And yes, he has to pay for the horse.. I'm going to be buying everything else. I'm planning on using some tack from my lease horse for awhile (we bought a large amount of things for him) and then eventually buying new things (such as new smbs). The only things I'll be getting at the start are turnout sheets, maybe a halter (I might just use the leather one instead) and little things. I think that my instructor would help me look for a cheap saddle and in the mean time, let me borrow one as long as I clean and condition it.

I won't be showing anymore after this year so that's a big sum of money saved. I'll just be riding for fun, which is another reason for a still green mare. Training Major kept me busy and kept me engaged and it was a rewarding experience, so I want to try it again and this time, it'll be my own horse. :)

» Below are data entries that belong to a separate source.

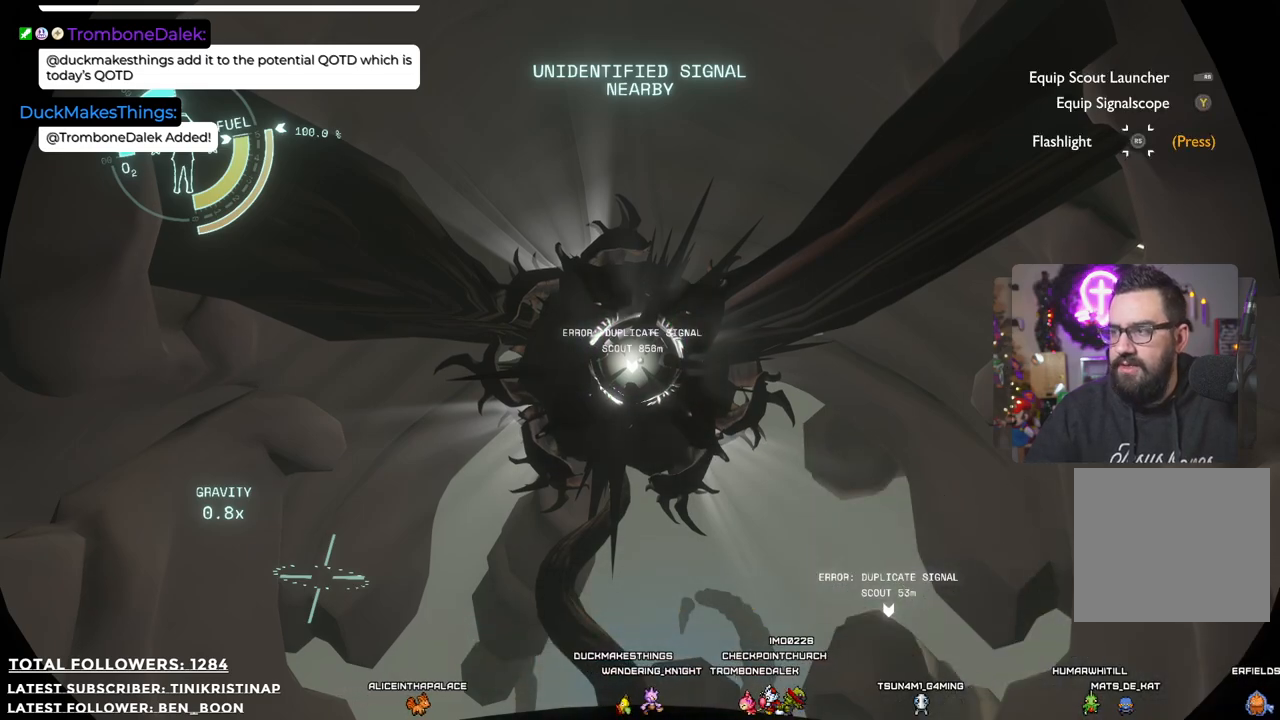
{"buttons": [], "left_stick": "down", "right_stick": "right", "events": []}
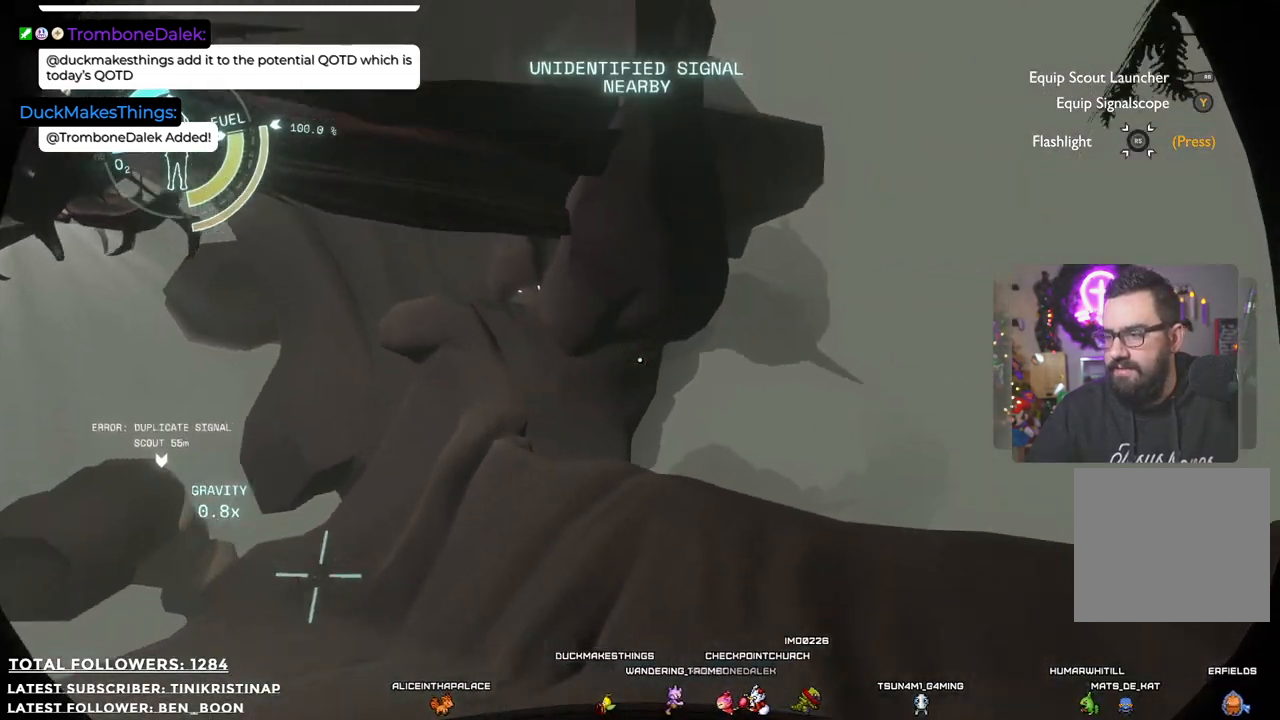
{"buttons": [], "left_stick": "right", "right_stick": "down-right", "events": [[250, "left_stick", "down-right"], [350, "right_stick", "down-right"], [467, "left_stick", "right"]]}
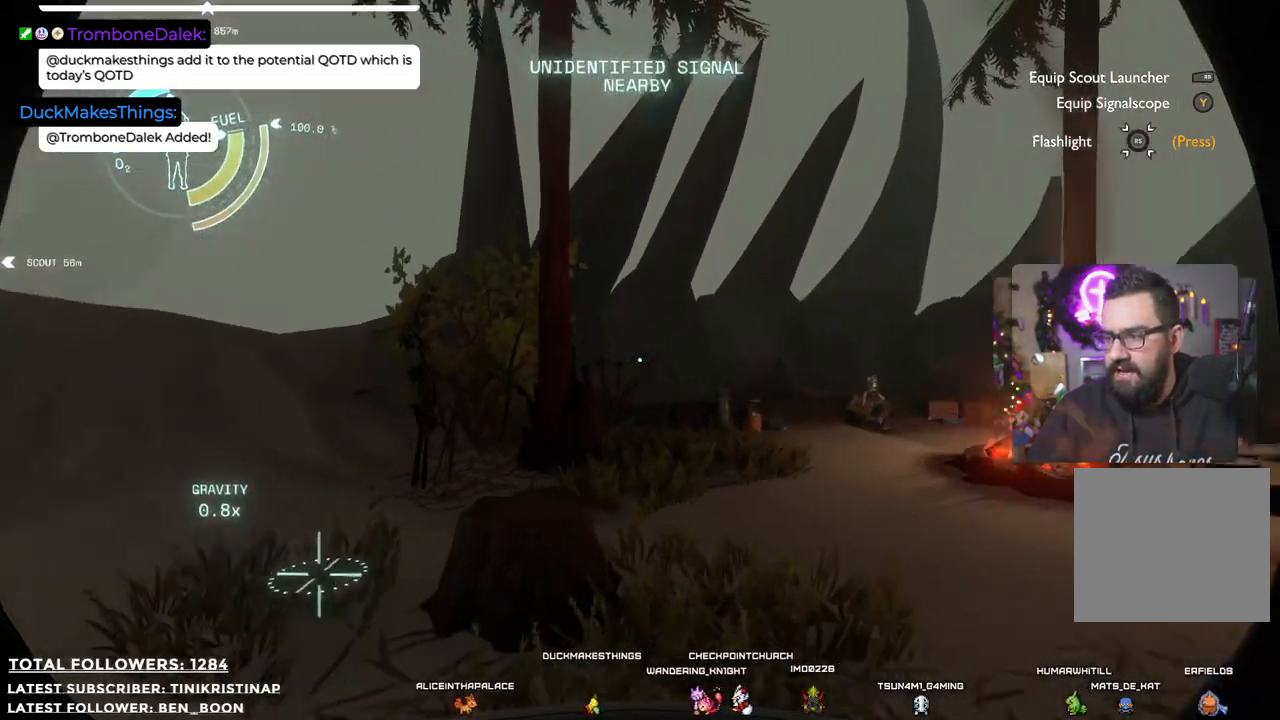
{"buttons": [], "left_stick": "up", "right_stick": "center", "events": [[133, "right_stick", "center"], [150, "left_stick", "up-right"], [383, "left_stick", "up"]]}
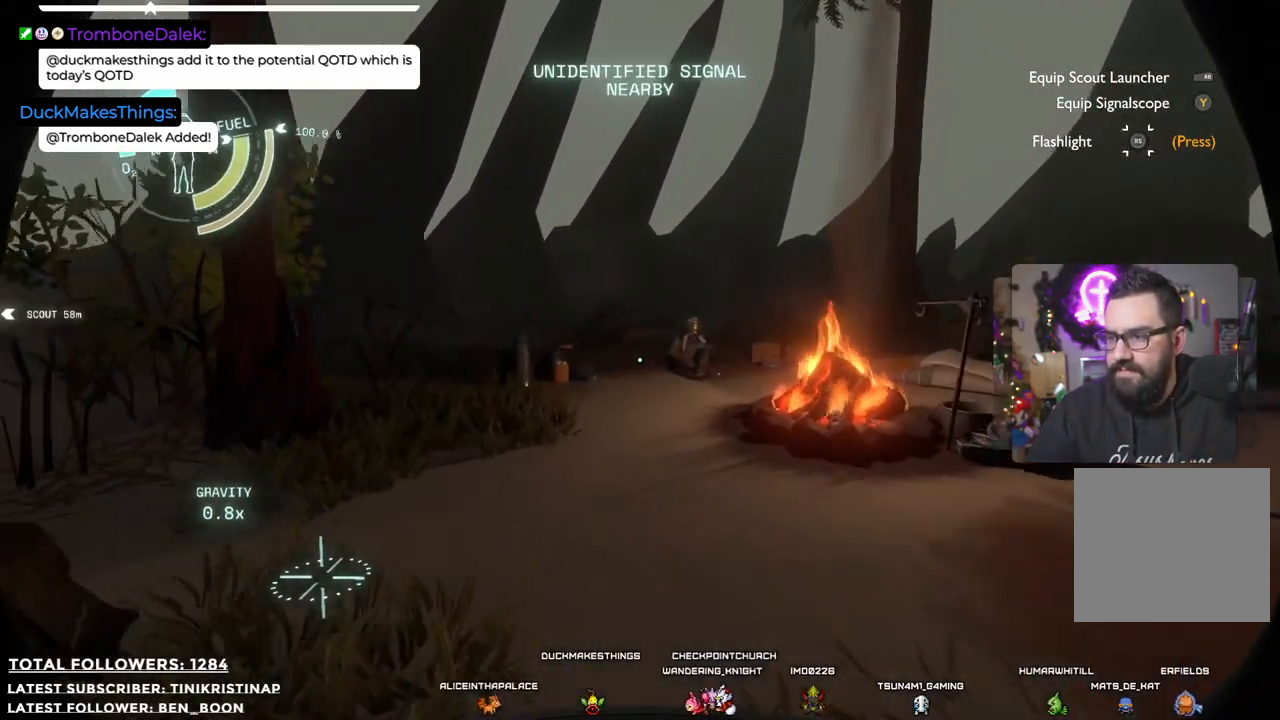
{"buttons": [], "left_stick": "up", "right_stick": "down-right", "events": [[400, "right_stick", "down-right"]]}
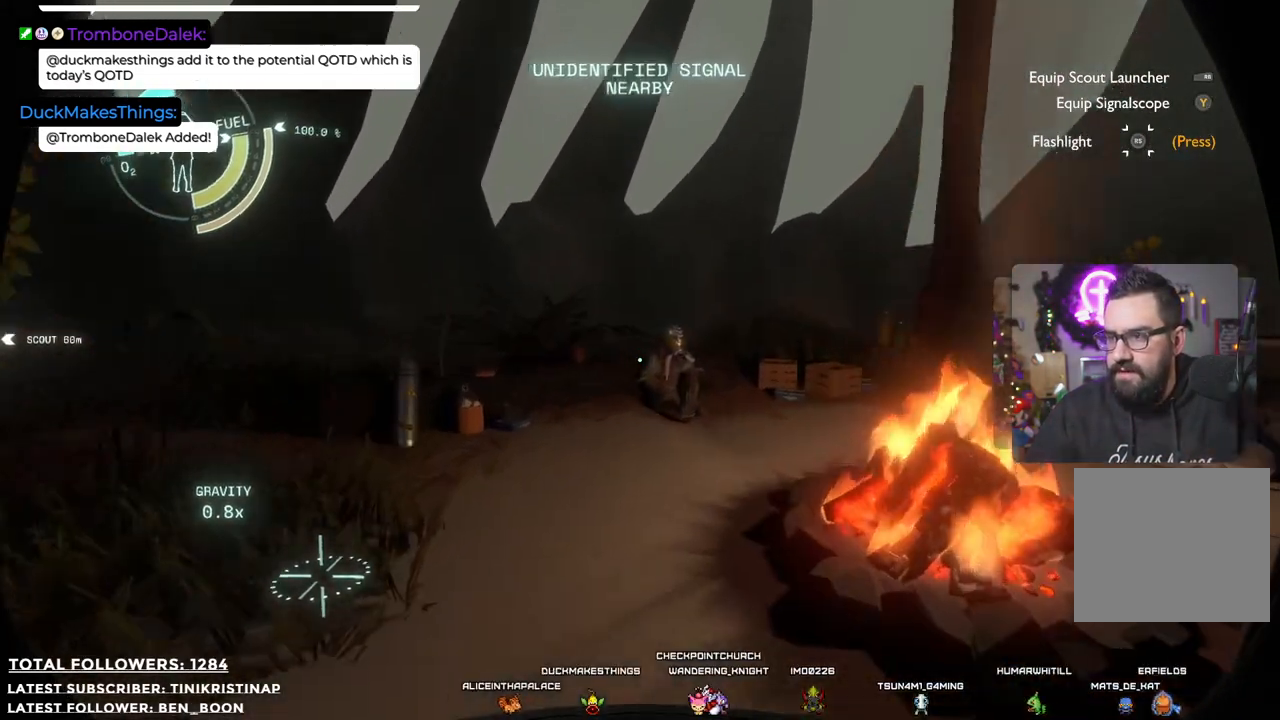
{"buttons": [], "left_stick": "up-left", "right_stick": "center", "events": [[317, "left_stick", "up-left"], [383, "right_stick", "center"]]}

I don't think it's a matter of money (my dad makes a fairly good living right now and really hasn't much other expenses)... but it's a matter of him wanting to spend his money on a horse. I'm hoping that I have enough points to sway him because this would mean the world to me.
     
    06-24-2012, 03:16 PM
  #7
Weanling
When are you leaving for college? If I was your parent, I would be hesitant to buy you a horse if you are leaving for college and won't use said horse. Do you have someone in mind to lease him already? Are you ok with other people riding and using and potentially "messing up" the training you have put on your horse? Is it possible for you to bring the horse to college with you?
stephshark likes this.
     
    06-24-2012, 03:18 PM
  #8
Yearling
And yes, I should be getting my license in 7 months. I'm taking Driver's Ed this summer which allows you to go for the test earlier and I got my permit earlier this month. :) I told my mom I'd even go on the scooter if I had to.

I'm getting $600 over the course of the next six weeks, and by judging my online estimations (ie: placing everything I need.. aside from a saddle which I'll buy used.. in a cart online), I'll have plenty plus I'll have some for a few more months of farrier visits and such.

My dad's only real major expense would be the initial purchase of $4000.
     
    06-24-2012, 03:19 PM
  #9
Yearling
Quote:
Originally Posted by pepperduck    
When are you leaving for college? If I was your parent, I would be hesitant to buy you a horse if you are leaving for college and won't use said horse. Do you have someone in mind to lease him already? Are you ok with other people riding and using and potentially "messing up" the training you have put on your horse? Is it possible for you to bring the horse to college with you?
I still have two years left before I head to university.. and I'll probably only go a couple hours away in reality. I don't mind someone else using her, and I'll definitely screen people beforehand. I probably could take the horse with me if I needed to.
     
    06-24-2012, 03:30 PM
  #10
Weanling
Smile

Totally from a parenting perspective:
When my kids originally wanted a horse they had to go through "tests" for horse ownership,
some were geared towards responsibility....ask yourself "have I "honestly" shown them how responsible I am."

Interest remains no matter what the conditions,.....have I been happy & willing to go to the barn even when its uncomfortably cold or hot, etc (have my parents seen the intensity of my interest no matter what)

What happens when my friends want me to do something instead of go to the barn...have my parents seen me choose the barn over my friends?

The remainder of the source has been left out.